■ ASSIGNMENT:
Copy, in full, each line of the material that holds the word "LIST".

■ SUPPLIED MATERIAL:
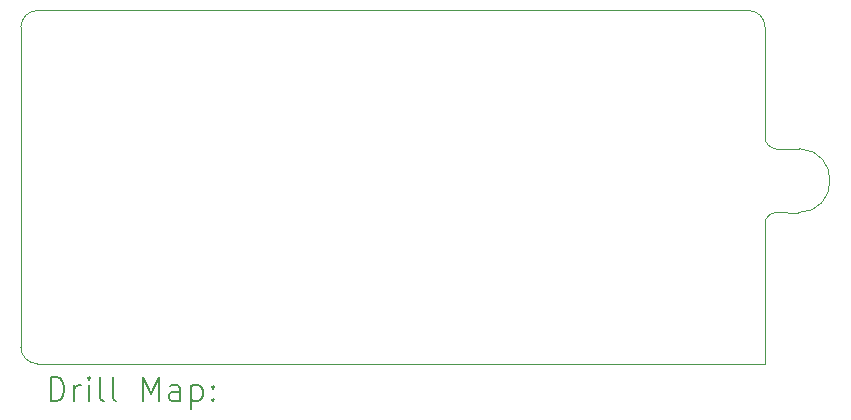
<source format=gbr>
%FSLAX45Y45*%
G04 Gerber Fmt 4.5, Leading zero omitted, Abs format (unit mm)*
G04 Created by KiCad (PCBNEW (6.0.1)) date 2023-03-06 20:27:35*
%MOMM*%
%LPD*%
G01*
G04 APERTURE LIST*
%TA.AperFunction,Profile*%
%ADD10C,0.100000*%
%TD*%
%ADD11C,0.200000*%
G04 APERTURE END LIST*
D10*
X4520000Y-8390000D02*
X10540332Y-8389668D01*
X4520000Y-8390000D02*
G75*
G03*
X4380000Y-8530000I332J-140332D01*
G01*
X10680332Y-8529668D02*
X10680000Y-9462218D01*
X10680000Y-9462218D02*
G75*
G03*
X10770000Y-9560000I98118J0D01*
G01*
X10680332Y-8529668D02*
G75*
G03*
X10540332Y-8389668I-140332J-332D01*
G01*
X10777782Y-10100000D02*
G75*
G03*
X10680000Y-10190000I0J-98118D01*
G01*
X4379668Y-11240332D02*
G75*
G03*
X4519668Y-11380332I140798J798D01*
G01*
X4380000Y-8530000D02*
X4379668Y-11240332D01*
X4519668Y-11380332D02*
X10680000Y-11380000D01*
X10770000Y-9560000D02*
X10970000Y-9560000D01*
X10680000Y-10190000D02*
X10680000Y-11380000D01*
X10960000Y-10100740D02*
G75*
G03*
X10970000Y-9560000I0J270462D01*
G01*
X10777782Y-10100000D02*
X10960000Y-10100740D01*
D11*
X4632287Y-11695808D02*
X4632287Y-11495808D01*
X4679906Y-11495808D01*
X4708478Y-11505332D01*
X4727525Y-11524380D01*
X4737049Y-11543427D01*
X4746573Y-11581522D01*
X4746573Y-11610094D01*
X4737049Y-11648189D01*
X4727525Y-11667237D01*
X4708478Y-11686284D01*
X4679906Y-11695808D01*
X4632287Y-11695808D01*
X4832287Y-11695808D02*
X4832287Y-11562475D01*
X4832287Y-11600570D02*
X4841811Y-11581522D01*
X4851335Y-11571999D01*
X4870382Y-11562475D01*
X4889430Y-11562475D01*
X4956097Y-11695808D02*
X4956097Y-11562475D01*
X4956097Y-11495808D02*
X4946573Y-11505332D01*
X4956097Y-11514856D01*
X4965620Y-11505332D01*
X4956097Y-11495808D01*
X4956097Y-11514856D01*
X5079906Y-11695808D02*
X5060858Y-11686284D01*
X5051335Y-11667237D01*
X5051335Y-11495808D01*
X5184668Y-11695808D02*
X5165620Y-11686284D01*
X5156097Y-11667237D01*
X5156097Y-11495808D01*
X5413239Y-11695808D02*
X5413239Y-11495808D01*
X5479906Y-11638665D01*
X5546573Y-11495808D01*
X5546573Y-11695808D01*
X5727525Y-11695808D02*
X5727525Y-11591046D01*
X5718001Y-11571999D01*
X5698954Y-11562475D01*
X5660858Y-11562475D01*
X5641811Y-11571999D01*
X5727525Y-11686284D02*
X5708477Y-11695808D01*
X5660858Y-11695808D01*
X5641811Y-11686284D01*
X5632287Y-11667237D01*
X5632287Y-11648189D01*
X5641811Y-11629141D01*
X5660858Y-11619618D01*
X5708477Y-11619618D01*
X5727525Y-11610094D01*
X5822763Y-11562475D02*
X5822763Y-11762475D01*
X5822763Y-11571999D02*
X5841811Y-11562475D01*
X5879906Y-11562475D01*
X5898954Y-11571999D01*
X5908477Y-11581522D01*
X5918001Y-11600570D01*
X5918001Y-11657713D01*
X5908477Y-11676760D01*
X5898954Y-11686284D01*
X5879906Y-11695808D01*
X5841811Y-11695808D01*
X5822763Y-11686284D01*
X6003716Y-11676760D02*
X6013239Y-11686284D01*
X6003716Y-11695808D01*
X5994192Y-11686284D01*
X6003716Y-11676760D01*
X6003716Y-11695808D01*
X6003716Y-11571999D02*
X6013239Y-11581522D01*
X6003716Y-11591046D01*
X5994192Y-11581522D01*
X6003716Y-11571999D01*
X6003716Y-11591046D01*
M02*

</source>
==
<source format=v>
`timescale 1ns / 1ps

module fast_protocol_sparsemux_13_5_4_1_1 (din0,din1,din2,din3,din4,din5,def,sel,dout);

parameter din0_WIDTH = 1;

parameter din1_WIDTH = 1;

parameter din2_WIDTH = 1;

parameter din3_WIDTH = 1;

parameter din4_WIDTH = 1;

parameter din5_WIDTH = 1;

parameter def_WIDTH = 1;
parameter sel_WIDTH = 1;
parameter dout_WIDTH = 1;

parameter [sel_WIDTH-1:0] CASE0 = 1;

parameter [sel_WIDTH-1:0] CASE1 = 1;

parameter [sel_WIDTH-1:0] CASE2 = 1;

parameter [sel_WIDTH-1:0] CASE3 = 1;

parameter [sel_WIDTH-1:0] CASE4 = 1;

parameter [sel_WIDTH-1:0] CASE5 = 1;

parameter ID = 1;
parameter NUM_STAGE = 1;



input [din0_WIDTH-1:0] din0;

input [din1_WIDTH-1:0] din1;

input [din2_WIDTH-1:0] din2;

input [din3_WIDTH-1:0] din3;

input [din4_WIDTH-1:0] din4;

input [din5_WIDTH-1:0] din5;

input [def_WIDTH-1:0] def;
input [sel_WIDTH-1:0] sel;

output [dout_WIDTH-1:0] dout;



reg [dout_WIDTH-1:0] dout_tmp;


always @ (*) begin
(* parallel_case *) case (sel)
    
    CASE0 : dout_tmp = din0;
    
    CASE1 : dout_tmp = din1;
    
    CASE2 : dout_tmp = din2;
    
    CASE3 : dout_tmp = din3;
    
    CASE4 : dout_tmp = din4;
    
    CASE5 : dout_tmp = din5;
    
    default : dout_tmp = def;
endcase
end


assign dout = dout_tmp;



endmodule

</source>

■ TASK RESULT:
G04 APERTURE LIST*
G04 APERTURE END LIST*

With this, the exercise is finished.